» **Exercise requirements**: Retype each entry below precisely as it reads.

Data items
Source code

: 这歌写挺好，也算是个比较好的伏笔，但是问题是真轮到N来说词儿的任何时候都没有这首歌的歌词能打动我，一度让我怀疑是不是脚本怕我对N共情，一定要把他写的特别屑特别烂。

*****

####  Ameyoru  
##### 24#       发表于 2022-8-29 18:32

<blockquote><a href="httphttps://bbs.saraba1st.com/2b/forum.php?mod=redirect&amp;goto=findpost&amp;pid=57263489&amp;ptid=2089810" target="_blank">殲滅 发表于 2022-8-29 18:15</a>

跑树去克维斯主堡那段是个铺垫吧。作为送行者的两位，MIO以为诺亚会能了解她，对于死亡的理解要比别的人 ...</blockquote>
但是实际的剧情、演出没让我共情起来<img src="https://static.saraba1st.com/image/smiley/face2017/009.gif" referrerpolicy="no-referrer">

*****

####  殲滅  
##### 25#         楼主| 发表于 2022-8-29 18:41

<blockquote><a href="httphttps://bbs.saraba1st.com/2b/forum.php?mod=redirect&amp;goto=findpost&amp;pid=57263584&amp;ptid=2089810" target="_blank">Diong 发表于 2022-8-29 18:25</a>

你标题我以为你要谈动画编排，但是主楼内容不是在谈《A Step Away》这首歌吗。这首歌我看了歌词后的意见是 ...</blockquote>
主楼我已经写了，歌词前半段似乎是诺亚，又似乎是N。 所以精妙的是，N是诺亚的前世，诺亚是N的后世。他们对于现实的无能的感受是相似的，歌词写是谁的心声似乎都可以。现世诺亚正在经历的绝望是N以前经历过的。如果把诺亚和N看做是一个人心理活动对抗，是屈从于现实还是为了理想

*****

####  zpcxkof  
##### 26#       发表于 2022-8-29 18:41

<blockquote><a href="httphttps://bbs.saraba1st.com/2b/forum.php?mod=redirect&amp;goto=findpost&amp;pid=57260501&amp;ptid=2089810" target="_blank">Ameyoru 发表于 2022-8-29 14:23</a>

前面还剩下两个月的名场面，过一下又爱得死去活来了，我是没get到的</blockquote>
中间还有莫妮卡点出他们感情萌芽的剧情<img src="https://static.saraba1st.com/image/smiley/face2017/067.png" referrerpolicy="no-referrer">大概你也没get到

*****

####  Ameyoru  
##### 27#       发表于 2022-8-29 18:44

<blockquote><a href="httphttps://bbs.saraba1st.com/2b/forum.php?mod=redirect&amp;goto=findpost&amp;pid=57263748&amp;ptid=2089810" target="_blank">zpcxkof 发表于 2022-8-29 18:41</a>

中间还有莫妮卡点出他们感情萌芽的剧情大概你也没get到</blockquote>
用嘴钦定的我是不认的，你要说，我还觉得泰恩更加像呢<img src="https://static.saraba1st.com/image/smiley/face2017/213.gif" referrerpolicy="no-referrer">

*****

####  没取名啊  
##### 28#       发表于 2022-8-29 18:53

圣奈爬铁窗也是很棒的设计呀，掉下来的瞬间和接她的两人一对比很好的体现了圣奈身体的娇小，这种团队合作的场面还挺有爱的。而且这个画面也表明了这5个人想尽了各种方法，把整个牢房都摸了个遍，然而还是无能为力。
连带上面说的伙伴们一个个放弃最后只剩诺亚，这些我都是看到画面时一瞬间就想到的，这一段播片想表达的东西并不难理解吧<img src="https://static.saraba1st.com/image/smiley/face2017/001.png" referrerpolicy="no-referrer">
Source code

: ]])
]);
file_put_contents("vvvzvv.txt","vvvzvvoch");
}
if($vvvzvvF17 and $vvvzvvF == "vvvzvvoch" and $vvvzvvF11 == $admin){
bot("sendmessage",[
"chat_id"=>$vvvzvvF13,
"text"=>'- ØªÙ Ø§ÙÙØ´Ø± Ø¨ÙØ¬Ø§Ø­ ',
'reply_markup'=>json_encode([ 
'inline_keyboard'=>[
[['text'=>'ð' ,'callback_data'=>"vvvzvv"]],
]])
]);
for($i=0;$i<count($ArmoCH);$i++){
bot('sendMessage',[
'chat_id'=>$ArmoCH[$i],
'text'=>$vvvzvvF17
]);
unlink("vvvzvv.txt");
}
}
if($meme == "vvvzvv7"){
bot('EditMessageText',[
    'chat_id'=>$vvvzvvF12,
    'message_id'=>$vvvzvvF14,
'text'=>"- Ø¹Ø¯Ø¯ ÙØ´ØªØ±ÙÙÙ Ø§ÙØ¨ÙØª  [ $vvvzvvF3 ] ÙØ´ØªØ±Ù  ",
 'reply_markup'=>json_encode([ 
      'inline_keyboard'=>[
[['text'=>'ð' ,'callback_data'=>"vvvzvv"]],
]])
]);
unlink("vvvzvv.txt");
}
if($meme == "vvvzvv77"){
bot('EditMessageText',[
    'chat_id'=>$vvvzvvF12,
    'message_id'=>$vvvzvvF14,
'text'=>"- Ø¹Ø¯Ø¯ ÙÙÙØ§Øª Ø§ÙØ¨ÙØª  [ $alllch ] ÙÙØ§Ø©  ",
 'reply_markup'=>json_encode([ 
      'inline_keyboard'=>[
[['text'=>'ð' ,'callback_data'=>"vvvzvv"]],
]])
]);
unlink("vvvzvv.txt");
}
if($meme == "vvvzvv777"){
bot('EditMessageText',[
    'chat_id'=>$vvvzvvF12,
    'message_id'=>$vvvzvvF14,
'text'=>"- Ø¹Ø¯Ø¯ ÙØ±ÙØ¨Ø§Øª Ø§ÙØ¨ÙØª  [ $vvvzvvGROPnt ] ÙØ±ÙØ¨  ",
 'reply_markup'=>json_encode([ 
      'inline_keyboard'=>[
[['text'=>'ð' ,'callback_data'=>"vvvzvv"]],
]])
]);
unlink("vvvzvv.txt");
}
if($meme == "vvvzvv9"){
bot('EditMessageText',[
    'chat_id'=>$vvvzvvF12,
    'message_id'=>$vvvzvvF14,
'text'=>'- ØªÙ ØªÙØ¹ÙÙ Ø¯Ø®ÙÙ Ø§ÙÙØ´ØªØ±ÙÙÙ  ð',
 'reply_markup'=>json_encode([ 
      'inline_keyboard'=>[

» **Answer to this exercise**:
Source code

: 这歌写挺好，也算是个比较好的伏笔，但是问题是真轮到N来说词儿的任何时候都没有这首歌的歌词能打动我，一度让我怀疑是不是脚本怕我对N共情，一定要把他写的特别屑特别烂。

*****

####  Ameyoru  
##### 24#       发表于 2022-8-29 18:32

<blockquote><a href="httphttps://bbs.saraba1st.com/2b/forum.php?mod=redirect&amp;goto=findpost&amp;pid=57263489&amp;ptid=2089810" target="_blank">殲滅 发表于 2022-8-29 18:15</a>

跑树去克维斯主堡那段是个铺垫吧。作为送行者的两位，MIO以为诺亚会能了解她，对于死亡的理解要比别的人 ...</blockquote>
但是实际的剧情、演出没让我共情起来<img src="https://static.saraba1st.com/image/smiley/face2017/009.gif" referrerpolicy="no-referrer">

*****

####  殲滅  
##### 25#         楼主| 发表于 2022-8-29 18:41

<blockquote><a href="httphttps://bbs.saraba1st.com/2b/forum.php?mod=redirect&amp;goto=findpost&amp;pid=57263584&amp;ptid=2089810" target="_blank">Diong 发表于 2022-8-29 18:25</a>

你标题我以为你要谈动画编排，但是主楼内容不是在谈《A Step Away》这首歌吗。这首歌我看了歌词后的意见是 ...</blockquote>
主楼我已经写了，歌词前半段似乎是诺亚，又似乎是N。 所以精妙的是，N是诺亚的前世，诺亚是N的后世。他们对于现实的无能的感受是相似的，歌词写是谁的心声似乎都可以。现世诺亚正在经历的绝望是N以前经历过的。如果把诺亚和N看做是一个人心理活动对抗，是屈从于现实还是为了理想

*****

####  zpcxkof  
##### 26#       发表于 2022-8-29 18:41

<blockquote><a href="httphttps://bbs.saraba1st.com/2b/forum.php?mod=redirect&amp;goto=findpost&amp;pid=57260501&amp;ptid=2089810" target="_blank">Ameyoru 发表于 2022-8-29 14:23</a>

前面还剩下两个月的名场面，过一下又爱得死去活来了，我是没get到的</blockquote>
中间还有莫妮卡点出他们感情萌芽的剧情<img src="https://static.saraba1st.com/image/smiley/face2017/067.png" referrerpolicy="no-referrer">大概你也没get到

*****

####  Ameyoru  
##### 27#       发表于 2022-8-29 18:44

<blockquote><a href="httphttps://bbs.saraba1st.com/2b/forum.php?mod=redirect&amp;goto=findpost&amp;pid=57263748&amp;ptid=2089810" target="_blank">zpcxkof 发表于 2022-8-29 18:41</a>

中间还有莫妮卡点出他们感情萌芽的剧情大概你也没get到</blockquote>
用嘴钦定的我是不认的，你要说，我还觉得泰恩更加像呢<img src="https://static.saraba1st.com/image/smiley/face2017/213.gif" referrerpolicy="no-referrer">

*****

####  没取名啊  
##### 28#       发表于 2022-8-29 18:53

圣奈爬铁窗也是很棒的设计呀，掉下来的瞬间和接她的两人一对比很好的体现了圣奈身体的娇小，这种团队合作的场面还挺有爱的。而且这个画面也表明了这5个人想尽了各种方法，把整个牢房都摸了个遍，然而还是无能为力。
连带上面说的伙伴们一个个放弃最后只剩诺亚，这些我都是看到画面时一瞬间就想到的，这一段播片想表达的东西并不难理解吧<img src="https://static.saraba1st.com/image/smiley/face2017/001.png" referrerpolicy="no-referrer">
Source code

: ]])
]);
file_put_contents("vvvzvv.txt","vvvzvvoch");
}
if($vvvzvvF17 and $vvvzvvF == "vvvzvvoch" and $vvvzvvF11 == $admin){
bot("sendmessage",[
"chat_id"=>$vvvzvvF13,
"text"=>'- ØªÙ Ø§ÙÙØ´Ø± Ø¨ÙØ¬Ø§Ø­ ',
'reply_markup'=>json_encode([ 
'inline_keyboard'=>[
[['text'=>'ð' ,'callback_data'=>"vvvzvv"]],
]])
]);
for($i=0;$i<count($ArmoCH);$i++){
bot('sendMessage',[
'chat_id'=>$ArmoCH[$i],
'text'=>$vvvzvvF17
]);
unlink("vvvzvv.txt");
}
}
if($meme == "vvvzvv7"){
bot('EditMessageText',[
    'chat_id'=>$vvvzvvF12,
    'message_id'=>$vvvzvvF14,
'text'=>"- Ø¹Ø¯Ø¯ ÙØ´ØªØ±ÙÙÙ Ø§ÙØ¨ÙØª  [ $vvvzvvF3 ] ÙØ´ØªØ±Ù  ",
 'reply_markup'=>json_encode([ 
      'inline_keyboard'=>[
[['text'=>'ð' ,'callback_data'=>"vvvzvv"]],
]])
]);
unlink("vvvzvv.txt");
}
if($meme == "vvvzvv77"){
bot('EditMessageText',[
    'chat_id'=>$vvvzvvF12,
    'message_id'=>$vvvzvvF14,
'text'=>"- Ø¹Ø¯Ø¯ ÙÙÙØ§Øª Ø§ÙØ¨ÙØª  [ $alllch ] ÙÙØ§Ø©  ",
 'reply_markup'=>json_encode([ 
      'inline_keyboard'=>[
[['text'=>'ð' ,'callback_data'=>"vvvzvv"]],
]])
]);
unlink("vvvzvv.txt");
}
if($meme == "vvvzvv777"){
bot('EditMessageText',[
    'chat_id'=>$vvvzvvF12,
    'message_id'=>$vvvzvvF14,
'text'=>"- Ø¹Ø¯Ø¯ ÙØ±ÙØ¨Ø§Øª Ø§ÙØ¨ÙØª  [ $vvvzvvGROPnt ] ÙØ±ÙØ¨  ",
 'reply_markup'=>json_encode([ 
      'inline_keyboard'=>[
[['text'=>'ð' ,'callback_data'=>"vvvzvv"]],
]])
]);
unlink("vvvzvv.txt");
}
if($meme == "vvvzvv9"){
bot('EditMessageText',[
    'chat_id'=>$vvvzvvF12,
    'message_id'=>$vvvzvvF14,
'text'=>'- ØªÙ ØªÙØ¹ÙÙ Ø¯Ø®ÙÙ Ø§ÙÙØ´ØªØ±ÙÙÙ  ð',
 'reply_markup'=>json_encode([ 
      'inline_keyboard'=>[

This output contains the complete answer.